Content starts

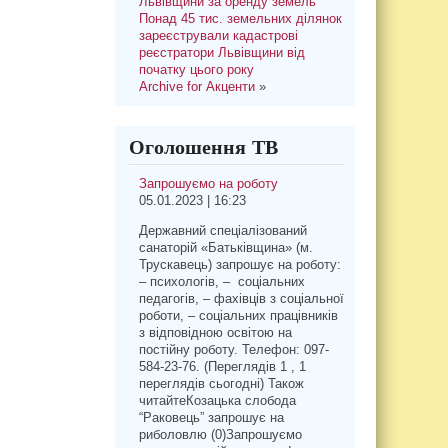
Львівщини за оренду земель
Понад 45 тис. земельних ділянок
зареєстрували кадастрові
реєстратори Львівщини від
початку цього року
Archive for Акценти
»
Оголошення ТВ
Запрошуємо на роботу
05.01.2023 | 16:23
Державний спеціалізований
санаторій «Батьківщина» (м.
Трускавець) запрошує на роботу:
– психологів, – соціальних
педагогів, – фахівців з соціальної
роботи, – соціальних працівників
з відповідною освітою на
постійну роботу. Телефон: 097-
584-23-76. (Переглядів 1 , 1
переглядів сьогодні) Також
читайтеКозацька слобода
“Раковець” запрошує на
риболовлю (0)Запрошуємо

Content ends
Content starts

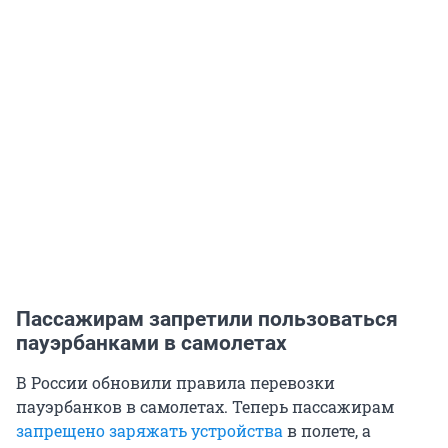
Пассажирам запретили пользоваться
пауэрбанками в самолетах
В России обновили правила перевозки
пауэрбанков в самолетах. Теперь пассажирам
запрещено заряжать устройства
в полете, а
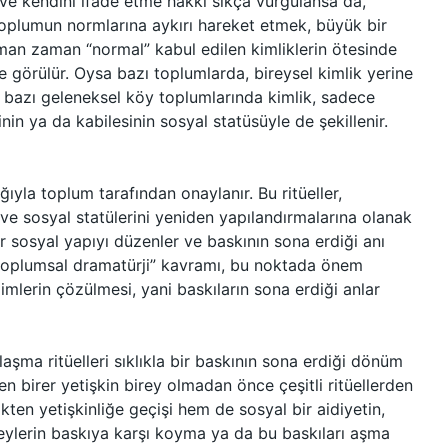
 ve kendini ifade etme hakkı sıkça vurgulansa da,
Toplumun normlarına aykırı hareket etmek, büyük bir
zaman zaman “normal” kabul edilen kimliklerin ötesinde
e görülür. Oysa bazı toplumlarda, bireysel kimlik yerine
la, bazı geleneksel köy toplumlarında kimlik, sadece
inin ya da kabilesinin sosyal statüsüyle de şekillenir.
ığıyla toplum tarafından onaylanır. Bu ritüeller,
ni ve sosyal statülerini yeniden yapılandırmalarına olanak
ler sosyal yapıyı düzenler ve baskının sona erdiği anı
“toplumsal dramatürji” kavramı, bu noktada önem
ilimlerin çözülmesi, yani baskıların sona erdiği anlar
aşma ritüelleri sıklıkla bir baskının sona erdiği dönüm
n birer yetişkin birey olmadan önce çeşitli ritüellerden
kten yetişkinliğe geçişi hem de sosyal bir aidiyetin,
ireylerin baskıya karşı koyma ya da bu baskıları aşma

Content ends

**Problem to solve:** Print, word for word, the lines from the one containing "Пассажирам запретили пользоваться" through the one containing "ireylerin baskıya karşı", including both of those lines. Leave the pictures out of your answer.

**Response area:**
Пассажирам запретили пользоваться
пауэрбанками в самолетах
В России обновили правила перевозки
пауэрбанков в самолетах. Теперь пассажирам
запрещено заряжать устройства
в полете, а
 ve kendini ifade etme hakkı sıkça vurgulansa da,
Toplumun normlarına aykırı hareket etmek, büyük bir
zaman zaman “normal” kabul edilen kimliklerin ötesinde
e görülür. Oysa bazı toplumlarda, bireysel kimlik yerine
la, bazı geleneksel köy toplumlarında kimlik, sadece
inin ya da kabilesinin sosyal statüsüyle de şekillenir.
ığıyla toplum tarafından onaylanır. Bu ritüeller,
ni ve sosyal statülerini yeniden yapılandırmalarına olanak
ler sosyal yapıyı düzenler ve baskının sona erdiği anı
“toplumsal dramatürji” kavramı, bu noktada önem
ilimlerin çözülmesi, yani baskıların sona erdiği anlar
aşma ritüelleri sıklıkla bir baskının sona erdiği dönüm
n birer yetişkin birey olmadan önce çeşitli ritüellerden
kten yetişkinliğe geçişi hem de sosyal bir aidiyetin,
ireylerin baskıya karşı koyma ya da bu baskıları aşma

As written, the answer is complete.